In Wilson v. Wilson, 73 Idaho 326, 252 P.2d 197 (Sup.Ct. 1953), visitation was granted to a father in spite of a five-year absence because there was no showing that it would be detrimental to the welfare of the child. And a long line of Pennsylvania cases reached a similar result, commencing with Commonwealth ex rel. Boschert v. Cook, 122 Pa. Super. 397, 186 A. 229 (Sup.Ct. 1936), which held that neglect or abandonment of a child for nine or ten years does not justify denial of visitation rights. One case, Commonwealth ex rel. Turner v. Strange, 179 Pa. Super. 83, 115 A.2d 885 (Super.Ct. 1955), said that the principle of "abandonment" has no relevancy in a visitation case because "[i]t is not the law that a parent who abandons her children loses thereby the right of visitation". ( 115 A.2d at 886).
This court rejects the theory that visitation rights can be abandoned. However, visitation may be denied a non-custodial parent if it is in the best interest of the children to do so. But the denial of visitation rights is such an extraordinary proscription that it should be invoked only in those exceptional cases where it clearly and convincingly appears that the granting of visitation will cause physical or emotional harm to the children or where it is demonstrated that the parent is unfit. There was no such proof in this case. Even though the bond between parent and child may now be weak and fragile, and perhaps even ruptured, we should do everything in our power to repair and strengthen that bond, rather than sever it.

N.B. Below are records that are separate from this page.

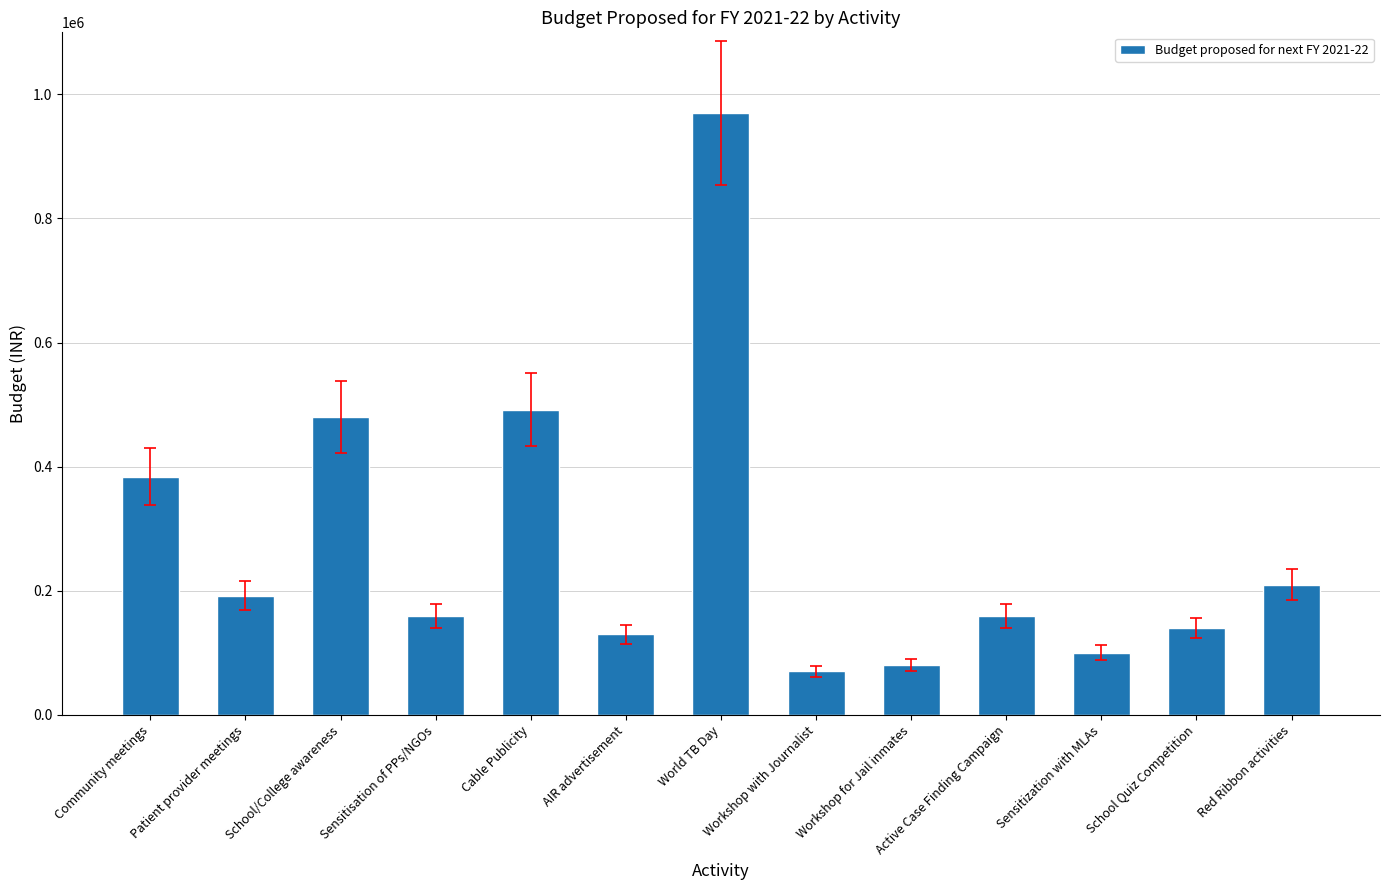

The chart shows a value of 970000 at World TB Day. True or false?

True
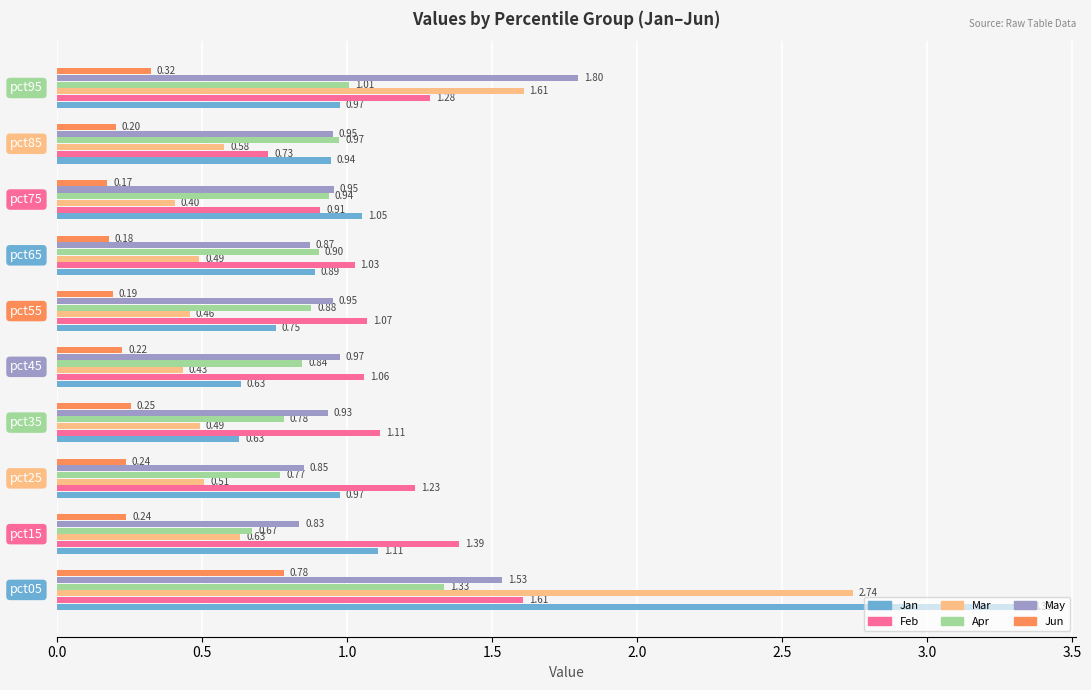

Which series has the largest total across all categories?

Feb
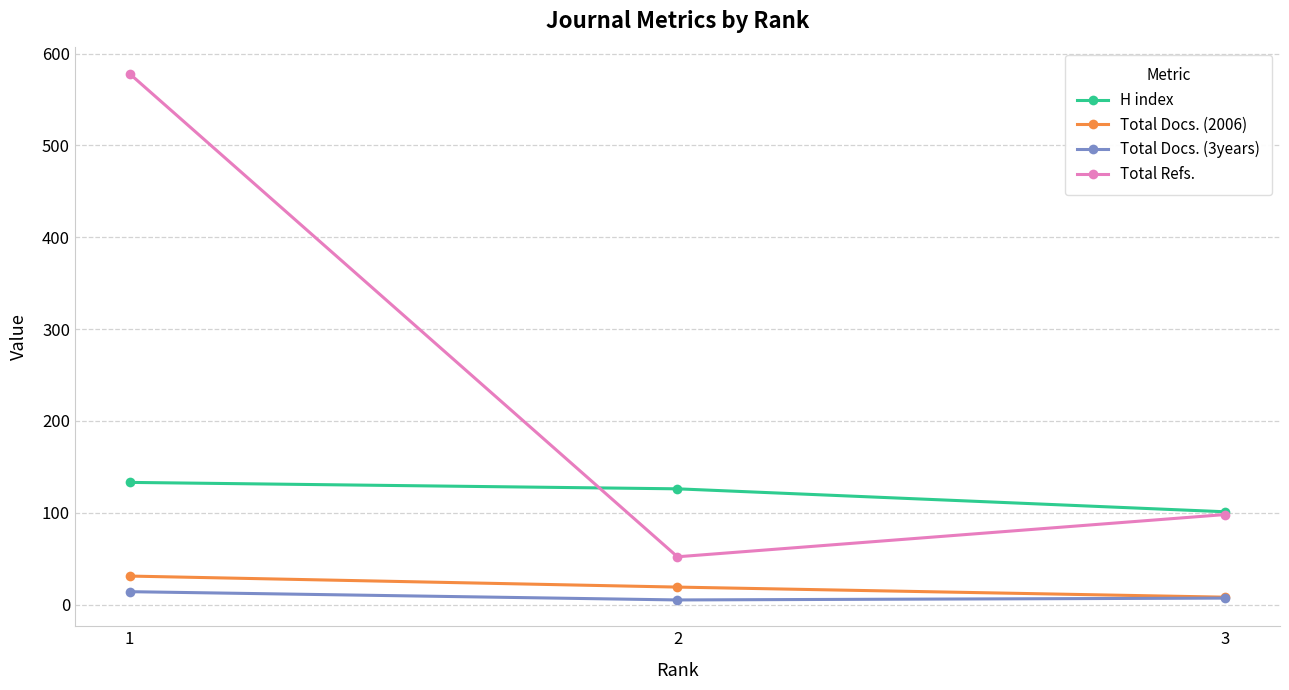

At which label does Total Docs. (2006) first exceed 19?

1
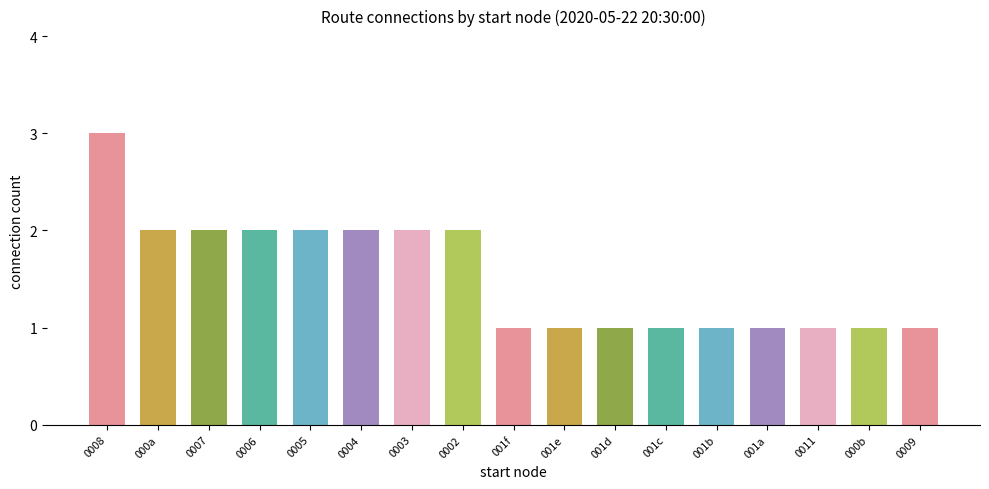

Which category has the highest value across all series?

0008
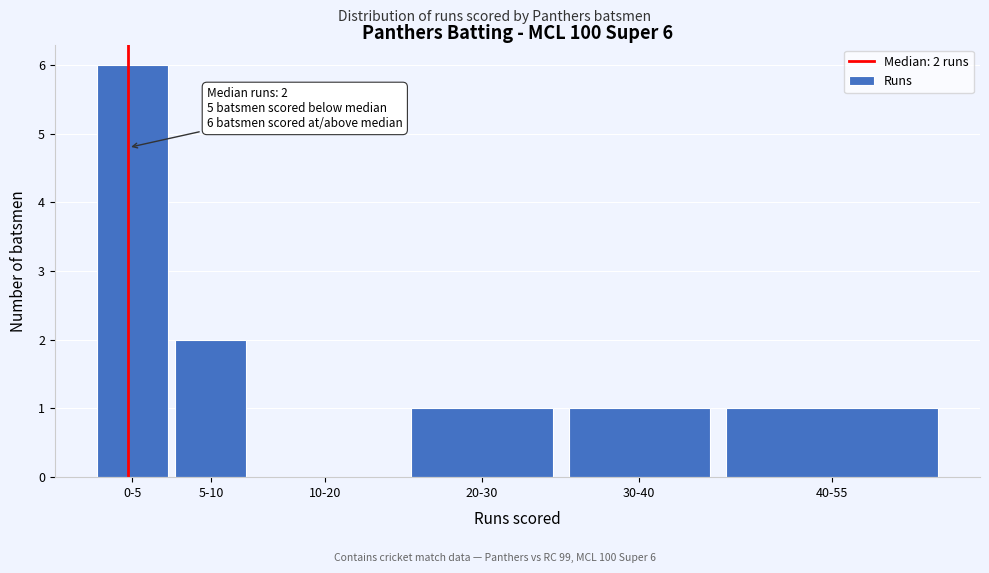

Reading right to left, what are all the values shown in this chart?

40-55=1	30-40=1	20-30=1	10-20=0	5-10=2	0-5=6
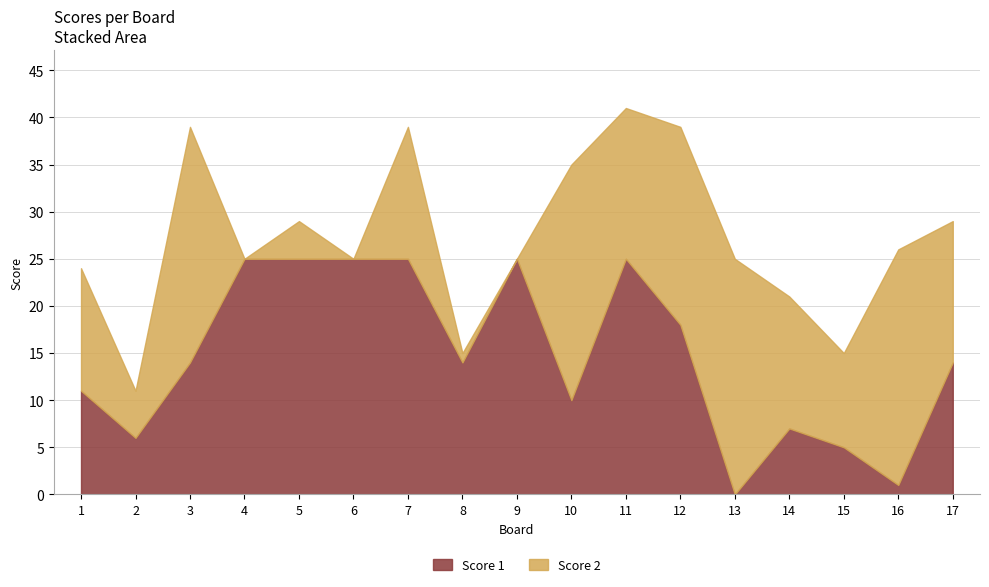

What is the change in value from 2 to 8?

+8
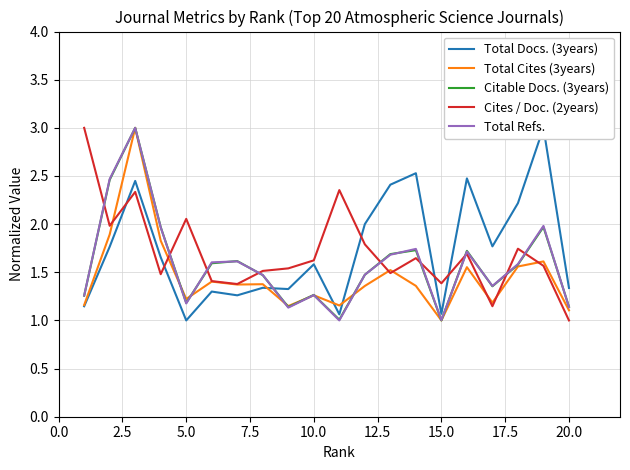

The Total Refs. series shows 1.7 at 15.0. True or false?

False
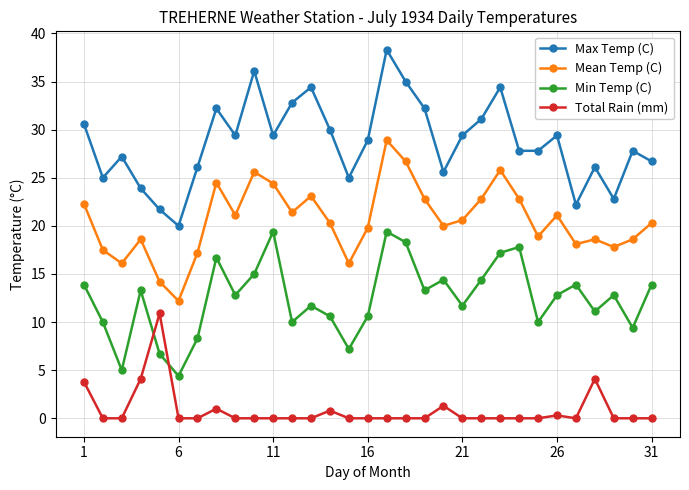

What is the value of the Max Temp (C) point at the 15th from the left?

25.0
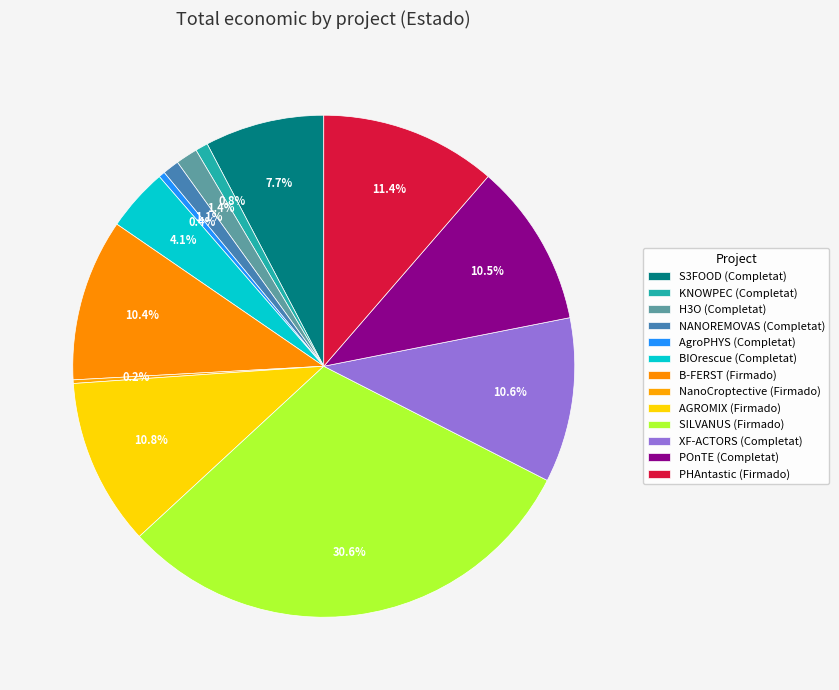

What is the change in value from NanoCroptective (Firmado) to XF-ACTORS (Completat)?

+6753000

While it is true that "intentional abandonment or very substantial neglect of parental duties without a reasonable expectation of reversal of that conduct in the future," see N.J.S.A. 9:3-48(c), will result in the complete loss of all parental rights in adoption proceedings, those proceedings can be distinguished. There we are concerned not simply with the termination of a portion of the parent-child relationship but also, more importantly, with the creation of a new and genuine parent-child relationship with someone else. Here the wife seeks only to destroy a relationship between her children and their father without replacing it with a legal and more meaningful relationship. In adoption cases our Legislature has determined as a matter of state policy that it is in the best interest of a child to sever the warped or fragmented bond with an unconcerned and unloving natural parent and create a new and permanent bond of parental responsibility and love with someone who truly cares for the child. See In re N, 96 N.J. Super. 415 (App.Div. 196 7), and In re Jacques, 48 N.J. Super. 523 (Ch.Div. 1958). But no policy has ever been enunciated by either our appellate courts or our Legislature which denies a noncustodial parent visitation rights.
There is no compelling reason to adopt such a far-reaching policy at this time. For these reasons the father is granted visitation rights, which shall be structured to commence on a limited and restricted basis and shall be expanded as the circumstances warrant.